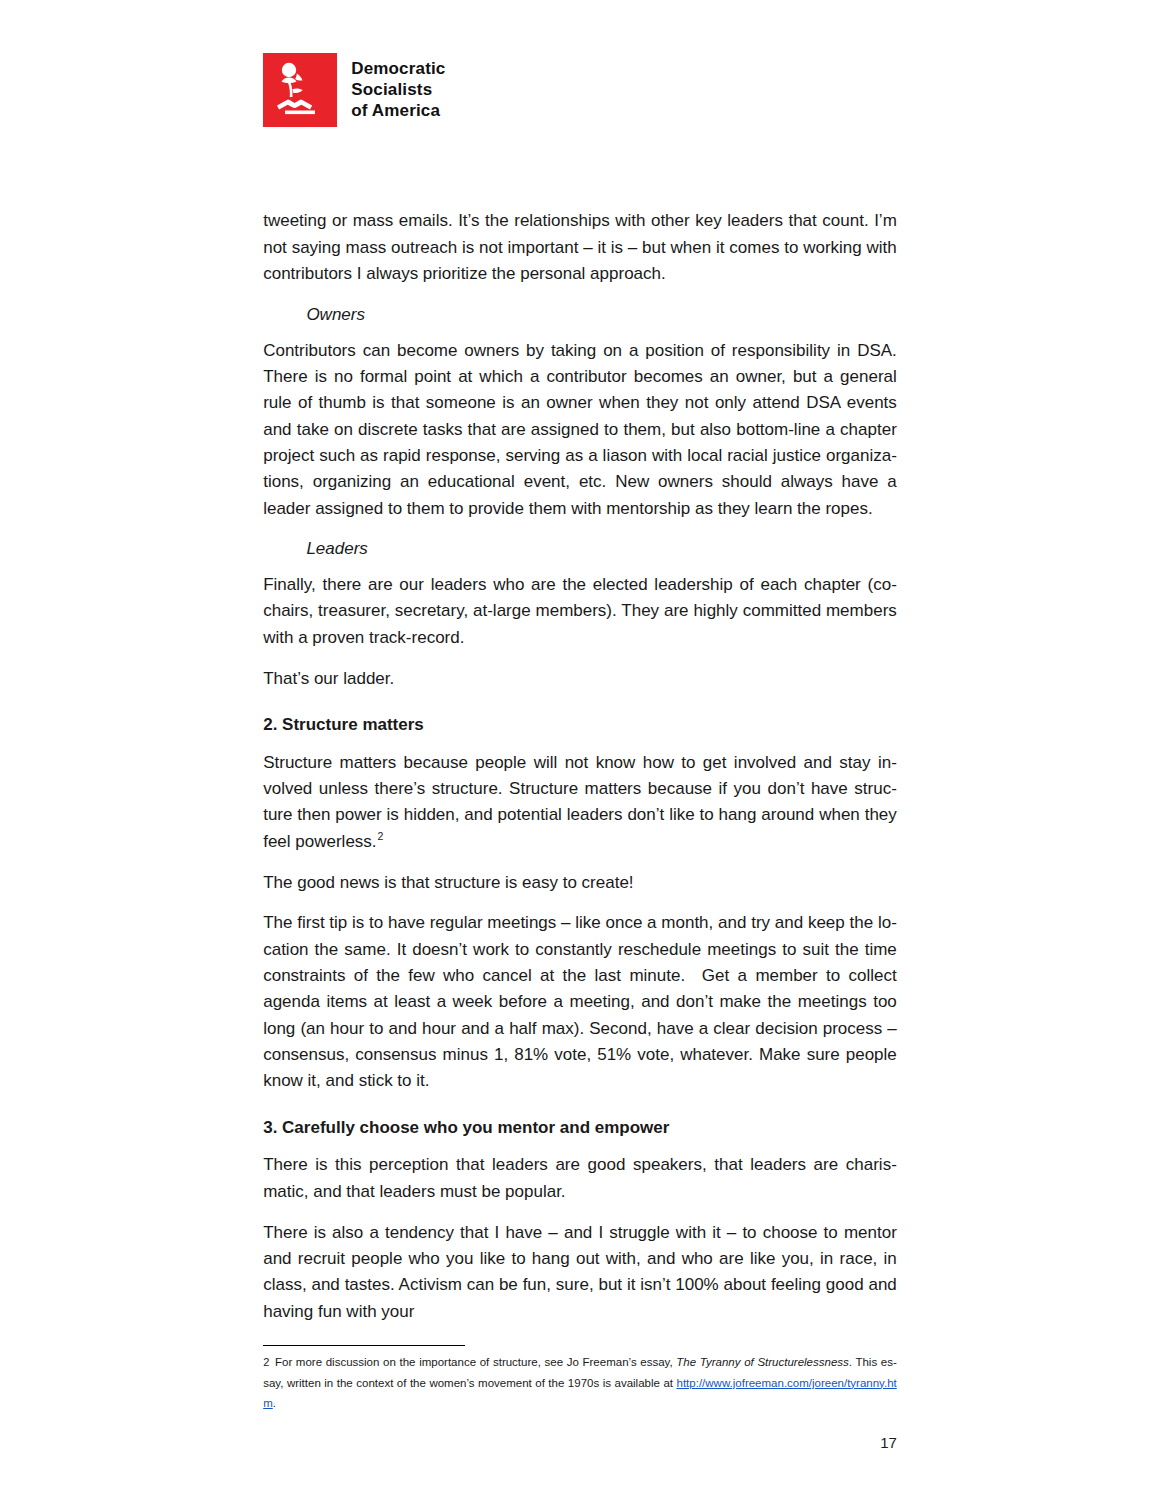Democratic
Socialists
of America
tweeting or mass emails. It’s the relationships with other key leaders that count. I’m not saying mass outreach is not important – it is – but when it comes to working with contributors I always prioritize the personal approach.
Owners
Contributors can become owners by taking on a position of responsibility in DSA. There is no formal point at which a contributor becomes an owner, but a general rule of thumb is that someone is an owner when they not only attend DSA events and take on discrete tasks that are assigned to them, but also bottom-line a chapter project such as rapid response, serving as a liason with local racial justice organizations, organizing an educational event, etc. New owners should always have a leader assigned to them to provide them with mentorship as they learn the ropes.
Leaders
Finally, there are our leaders who are the elected leadership of each chapter (co-chairs, treasurer, secretary, at-large members). They are highly committed members with a proven track-record.
That’s our ladder.
2. Structure matters
Structure matters because people will not know how to get involved and stay involved unless there’s structure. Structure matters because if you don’t have structure then power is hidden, and potential leaders don’t like to hang around when they feel powerless.2
The good news is that structure is easy to create!
The first tip is to have regular meetings – like once a month, and try and keep the location the same. It doesn’t work to constantly reschedule meetings to suit the time constraints of the few who cancel at the last minute. Get a member to collect agenda items at least a week before a meeting, and don’t make the meetings too long (an hour to and hour and a half max). Second, have a clear decision process – consensus, consensus minus 1, 81% vote, 51% vote, whatever. Make sure people know it, and stick to it.
3. Carefully choose who you mentor and empower
There is this perception that leaders are good speakers, that leaders are charismatic, and that leaders must be popular.
There is also a tendency that I have – and I struggle with it – to choose to mentor and recruit people who you like to hang out with, and who are like you, in race, in class, and tastes. Activism can be fun, sure, but it isn’t 100% about feeling good and having fun with your
2 For more discussion on the importance of structure, see Jo Freeman’s essay, The Tyranny of Structurelessness. This essay, written in the context of the women’s movement of the 1970s is available at http://www.jofreeman.com/joreen/tyranny.htm.
17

◇ ◇ ◇

* **Requirement**: Scan the data above and report each line in which "matters" is present.

* **Result of the task**:
2. Structure matters
Structure matters because people will not know how to get involved and stay involved unless there’s structure. Structure matters because if you don’t have structure then power is hidden, and potential leaders don’t like to hang around when they feel powerless.2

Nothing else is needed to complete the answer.